Preliminary Steps To Business Ownership
Starting on the Right Foot! If you really want to own and run your own business someday, there are a couple of promises you can make to yourself—and subsequently keep—to actually make your dream a reality. First, stop collecting stories of kooks who started successful businesses on a whim, a dime and fairy dust.
If you are enrolled in school, you should add "and drop-outs" in place of just kooks. Why? Because even if it happened once to your second cousin's first college roommate's third girlfriend doesn't mean the same fortuitous turn of events will happen to you. Further, dreaming of such events is akin to taking a day off work to dream of winning the lottery. In other words, it wastes time.
Do Your Homework
Start to do the steps, recommended below, that will transform your wishful thinking into concrete reality. While doing so, accept the reality of what your research reveals. It doesn't make you noble to push on with your business plans despite solid evidence that it’s neither the time, nor the place, nor the product—such thinking just makes you broke. There are thousands of sources of advice about starting your own business. There are steps to take before you even reach that stage. These are the steps to take as you begin to consider business ownership:
• Yes, it sounds like your philosophy class, but "know yourself." Again, this is where acceptance of reality versus the real world comes into play. Before you can plan to go into business or decide what type of business you’d like to start, you need to know what type of time and financial resources you not only have available, but also are willing to "spend," so to speak. Are you really willing to work 18 hours a day until your business gets on its feet? Franchise consultant and President of FranNet of Virginia Heather Rosen writes in a recent article for HuffingtonPost.com that this question should be the first order of business, so to speak.

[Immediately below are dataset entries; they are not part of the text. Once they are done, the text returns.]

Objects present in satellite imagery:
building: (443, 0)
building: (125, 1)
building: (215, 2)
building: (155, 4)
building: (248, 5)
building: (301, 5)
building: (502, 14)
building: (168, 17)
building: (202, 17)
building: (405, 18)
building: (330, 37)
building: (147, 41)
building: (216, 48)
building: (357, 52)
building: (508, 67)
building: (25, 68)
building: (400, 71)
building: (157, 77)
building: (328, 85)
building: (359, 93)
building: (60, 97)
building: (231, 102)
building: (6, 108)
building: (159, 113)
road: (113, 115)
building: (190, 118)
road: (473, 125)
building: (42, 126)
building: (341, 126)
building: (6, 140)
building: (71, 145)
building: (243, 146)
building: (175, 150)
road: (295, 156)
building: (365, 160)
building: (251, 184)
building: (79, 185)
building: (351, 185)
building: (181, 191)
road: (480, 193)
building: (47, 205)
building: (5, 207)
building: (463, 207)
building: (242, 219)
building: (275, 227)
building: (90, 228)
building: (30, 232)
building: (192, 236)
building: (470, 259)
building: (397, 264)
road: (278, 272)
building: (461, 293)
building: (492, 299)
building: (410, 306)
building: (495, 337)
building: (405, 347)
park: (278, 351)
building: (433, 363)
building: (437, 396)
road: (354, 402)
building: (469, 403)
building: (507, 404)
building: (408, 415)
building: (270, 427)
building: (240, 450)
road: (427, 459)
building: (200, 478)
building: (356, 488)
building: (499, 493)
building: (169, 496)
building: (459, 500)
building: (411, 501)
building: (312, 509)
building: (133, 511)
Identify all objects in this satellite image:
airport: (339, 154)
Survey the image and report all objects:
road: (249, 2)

• Locate the closest organization in your area that has to do with the service or industry in which you’re considering starting a business. This network may be as specific as local shoe retailers or as general as the local Chamber of Commerce. They, however, are in the position to provide you with a great deal of practical advice. If these options wouldn’t be workable for the type of business you’re considering, investigate taking a business class. Pursuing an online bachelor's program can assist you in planning the steps of business ownership and may help provide you with a ready-made professional network.
• Speak with organizations designed to help develop small business. Find their experts, make an appointment, ask prepared questions and listen. At one time, the usual recommendation was to meet with a representative of the Small Business Administration. Now, there are nonprofit business incubators designed as part of anti-poverty programs with the sole purpose of growing low-income and minority businesses. Look for them by inquiring at area anti-poverty organizations.
There are many fine reasons to own and operate your own business if that’s truly what you want to do. Do not, however, confuse your dislike of a boss, a schedule or a particular industry with the desire to become an entrepreneur. Regardless of your title, you can make valuable contributions and enjoy the fruits of your labor.